• What is required: All of the data should be repeated exactly; pictures are not part of the copy.

• Given information:

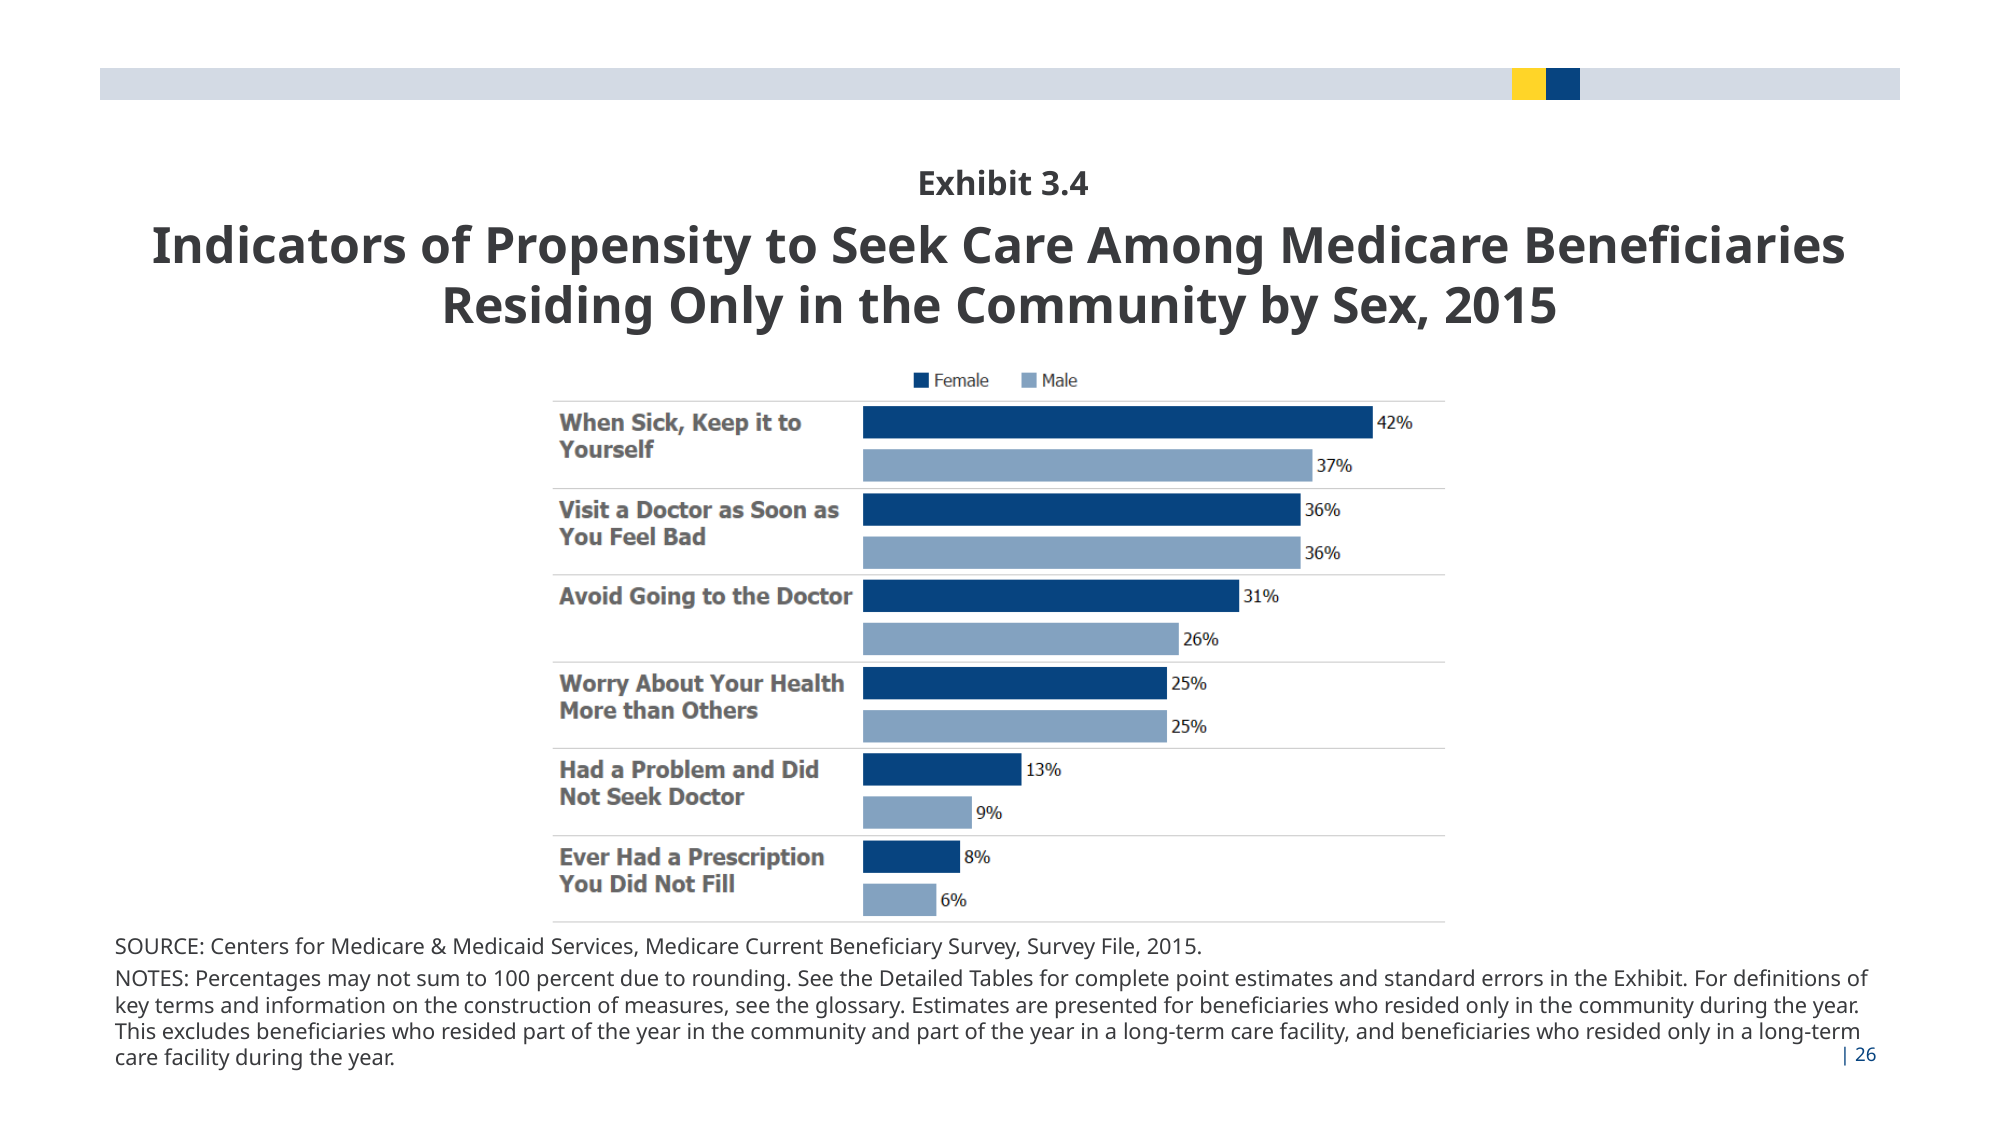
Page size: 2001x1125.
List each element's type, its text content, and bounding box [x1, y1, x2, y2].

list SOURCE: Centers for Medicare & Medicaid Services, Medicare Current Beneficiary Survey, Survey File, 2015. NOTES: Percentages may not sum to 100 percent due to rounding. See the Detailed Tables for complete point estimates and standard errors in the Exhibit. For definitions of key terms and information on the construction of measures, see the glossary. Estimates are presented for beneficiaries who resided only in the community during the year. This excludes beneficiaries who resided part of the year in the community and part of the year in a long-term care facility, and beneficiaries who resided only in a long-term care facility during the year. [99, 924, 1900, 985]
list Indicators of Propensity to Seek Care Among Medicare Beneficiaries Residing Only in the Community by Sex, 2015 [99, 213, 1900, 300]
picture [542, 363, 1458, 929]
title Exhibit 3.4 [99, 154, 1900, 213]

• Exercise solution:
Page size: 2001x1125.
List each element's type, its text content, and bounding box [x1, y1, x2, y2].

list SOURCE: Centers for Medicare & Medicaid Services, Medicare Current Beneficiary Survey, Survey File, 2015. NOTES: Percentages may not sum to 100 percent due to rounding. See the Detailed Tables for complete point estimates and standard errors in the Exhibit. For definitions of key terms and information on the construction of measures, see the glossary. Estimates are presented for beneficiaries who resided only in the community during the year. This excludes beneficiaries who resided part of the year in the community and part of the year in a long-term care facility, and beneficiaries who resided only in a long-term care facility during the year. [99, 924, 1900, 985]
list Indicators of Propensity to Seek Care Among Medicare Beneficiaries Residing Only in the Community by Sex, 2015 [99, 213, 1900, 300]
picture [542, 363, 1458, 929]
title Exhibit 3.4 [99, 154, 1900, 213]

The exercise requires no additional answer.